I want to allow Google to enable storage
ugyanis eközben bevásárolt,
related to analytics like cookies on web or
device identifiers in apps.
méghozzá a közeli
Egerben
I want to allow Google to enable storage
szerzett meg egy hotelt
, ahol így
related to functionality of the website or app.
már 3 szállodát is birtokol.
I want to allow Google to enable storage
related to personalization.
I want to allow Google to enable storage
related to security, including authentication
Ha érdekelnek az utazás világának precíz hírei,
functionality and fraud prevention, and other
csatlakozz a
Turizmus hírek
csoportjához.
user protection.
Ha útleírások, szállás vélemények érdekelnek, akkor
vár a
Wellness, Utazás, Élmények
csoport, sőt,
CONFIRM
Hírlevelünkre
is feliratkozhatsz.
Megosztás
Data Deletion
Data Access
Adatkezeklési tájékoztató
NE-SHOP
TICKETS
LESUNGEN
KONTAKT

○ ○ ○ ○ ○ ○ ○

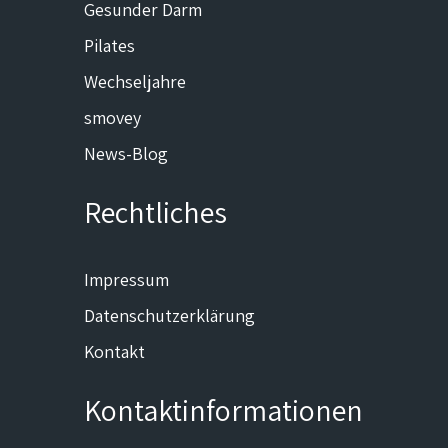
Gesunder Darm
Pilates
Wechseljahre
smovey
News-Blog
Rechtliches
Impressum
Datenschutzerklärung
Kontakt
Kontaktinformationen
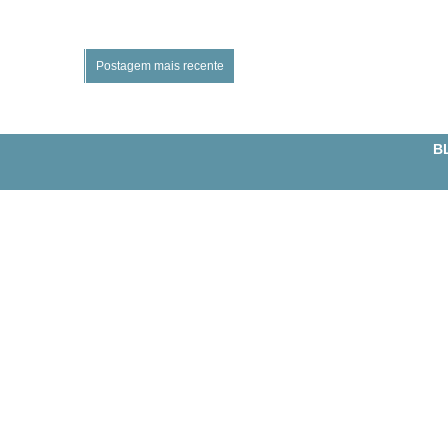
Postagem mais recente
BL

○ ○ ○ ○ ○ ○ ○

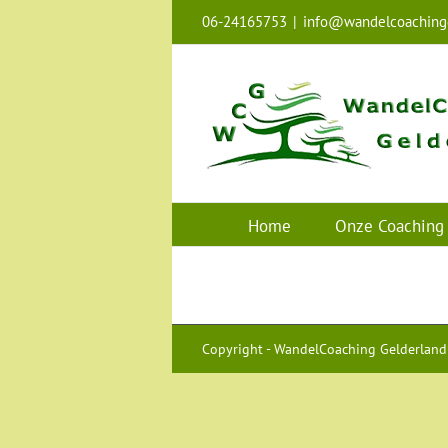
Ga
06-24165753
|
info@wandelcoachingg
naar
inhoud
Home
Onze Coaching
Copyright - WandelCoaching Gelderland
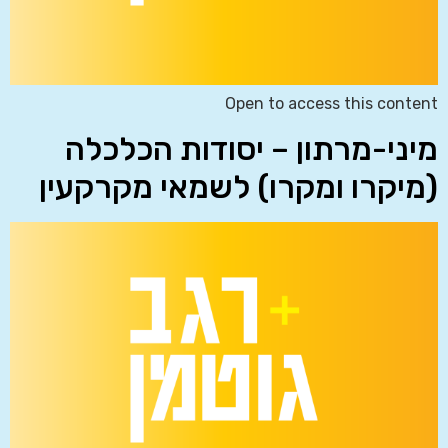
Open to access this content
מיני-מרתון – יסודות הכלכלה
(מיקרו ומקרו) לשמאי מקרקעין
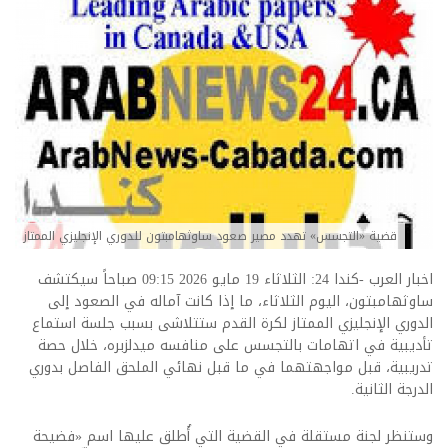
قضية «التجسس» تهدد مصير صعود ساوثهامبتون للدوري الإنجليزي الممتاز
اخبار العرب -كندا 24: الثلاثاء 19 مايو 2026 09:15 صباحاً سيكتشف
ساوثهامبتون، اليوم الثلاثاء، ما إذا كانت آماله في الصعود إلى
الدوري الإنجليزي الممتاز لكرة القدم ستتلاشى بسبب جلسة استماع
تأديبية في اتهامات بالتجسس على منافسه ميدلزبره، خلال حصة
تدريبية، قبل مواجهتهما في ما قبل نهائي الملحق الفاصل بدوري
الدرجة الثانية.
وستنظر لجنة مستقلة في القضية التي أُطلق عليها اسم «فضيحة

○ ○ ○ ○ ○ ○ ○

What you are asked to do —
Copy the lines of the material above, starting with the line that contains "Open to access this content" and ending with the line that contains "(מיקרו ומקרו) לשמאי מקרקעין", both included.

Solution to this task —
Open to access this content
מיני-מרתון – יסודות הכלכלה
(מיקרו ומקרו) לשמאי מקרקעין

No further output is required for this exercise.